As of June 30, 2020, the Company had cash of approximately $12.7 million, compared to cash of $5.7 million as of December 31, 2019. Subsequent to the end of the second quarter of 2020, the Company received an additional $3.4 million in research & development tax credits.
On June 30, 2020, the Company entered into a securities purchase agreement with Aspire Capital Fund, LLC (Aspire Capital) which provides that Aspire Capital is committed to purchase up to an aggregate of $30.0 million of the Company’s ADSs, with each ADS representing one hundred ordinary shares, during a 30-month term of the purchase agreement. As of June 30, 2020, $30.4 million remains available under the facility together with a facility entered into with Aspire in 2018.
Research and development (R&D) expenses in the second quarter of 2020 were approximately $3.0 million, as compared to approximately $3.6 million in the same quarter the prior year. This decrease was primarily due to lower drug manufacturing costs and reductions of discretionary clinical expenses due to the COVID-19 outbreak delaying certain ongoing trials.
General and administrative (G&A) expenses in the second quarter of 2020 were approximately $2.9 million, as compared to approximately $2.4 million in the same quarter last year. This increase was primarily due to a one-time non-cash financing expense of $900,000 related to the 2020 purchase agreement with Aspire Capital. Higher expenses for insurance were partially offset by lower expenses for stock-based compensation, office rent and legal fees.

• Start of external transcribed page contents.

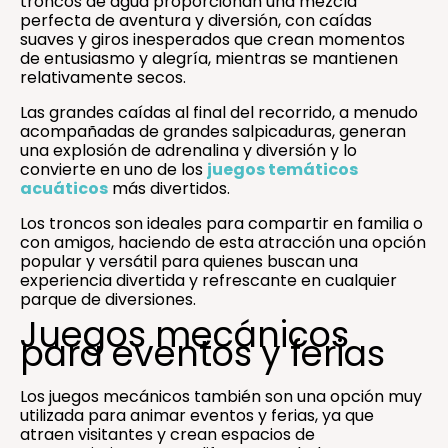
troncos de agua proporcionan una mezcla
perfecta de aventura y diversión, con caídas
suaves y giros inesperados que crean momentos
de entusiasmo y alegría, mientras se mantienen
relativamente secos.
Las grandes caídas al final del recorrido, a menudo
acompañadas de grandes salpicaduras, generan
una explosión de adrenalina y diversión y lo
convierte en uno de los
juegos temáticos
acuáticos
más divertidos.
Los troncos son ideales para compartir en familia o
con amigos, haciendo de esta atracción una opción
popular y versátil para quienes buscan una
experiencia divertida y refrescante en cualquier
parque de diversiones.
Juegos mecánicos
para eventos y ferias
Los juegos mecánicos también son una opción muy
utilizada para animar eventos y ferias, ya que
atraen visitantes y crean espacios de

Total other expense for the second quarter of 2020 was approximately $2.4 million, as compared to total other income of $1.9 million in the same period the prior year. This change of $4.3 million was primarily due to approximately $4.3 million of loss related to the change in the fair value of the options and warrants liabilities in the second quarter of 2020 compared to the same period in 2019.

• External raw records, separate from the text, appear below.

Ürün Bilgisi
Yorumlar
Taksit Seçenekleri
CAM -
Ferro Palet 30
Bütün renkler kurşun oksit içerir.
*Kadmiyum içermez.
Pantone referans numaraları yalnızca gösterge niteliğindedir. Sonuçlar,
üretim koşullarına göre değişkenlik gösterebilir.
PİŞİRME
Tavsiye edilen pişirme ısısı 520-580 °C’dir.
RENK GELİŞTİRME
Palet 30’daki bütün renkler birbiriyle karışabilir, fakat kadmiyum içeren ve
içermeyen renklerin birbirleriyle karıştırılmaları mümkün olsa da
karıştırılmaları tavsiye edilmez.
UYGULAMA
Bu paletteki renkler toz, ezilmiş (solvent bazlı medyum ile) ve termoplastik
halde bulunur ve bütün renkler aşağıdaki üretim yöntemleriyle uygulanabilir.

Net loss for the second quarter of 2020 was approximately $8.3 million, compared to a net loss of approximately $4.1 million for the same period in 2019. The increase in net loss was primarily due to higher Total Other Expense in 2020 and the aforementioned one-time non-cash financing expense related to the 2020 purchase agreement with Aspire Capital.
Important Message Regarding COVID-19

Akari’s clinical trial sites are based in areas currently affected by the global outbreak of the coronavirus, and public health epidemics such as this can adversely impact the Company’s business as a result of disruptions, such as travel bans, quarantines, and interruptions to access the trial sites and supply chains, which could result in material delays and complications with respect to research and development programs and clinical trials. Moreover, as a result of coronavirus, there is a general unease of conducting unnecessary activities in medical centers. As a consequence, the Company’s ongoing trials have been halted or disrupted. For example, the Phase I/II clinical trial in patients with AKC study has been halted and the Company expects that recruitment in the Phase III clinical trial in pediatric patients with HSCT-TMA will be delayed until the fourth quarter of 2020. It is too early to assess the full impact of the coronavirus outbreak on trials for nomacopan, but coronavirus is expected to affect Akari’s ability to complete recruitment in the original timeframe. The extent to which the coronavirus impacts operations will depend on future developments, which are highly uncertain and cannot be predicted with confidence, including the duration and continued severity of the outbreak, and the actions that may be required to contain the coronavirus or treat its impact. In particular, the continued spread of the coronavirus globally, could adversely impact the Company’s operations and workforce, including research and clinical trials and the ability to raise capital, could affect the operations of key governmental agencies, such as the FDA, which may delay the development of the Company’s product candidates and could result in the inability of suppliers to deliver components or raw materials on a timely basis or at all, each of which in turn could have an adverse impact on the Company’s business, financial condition and results of operation.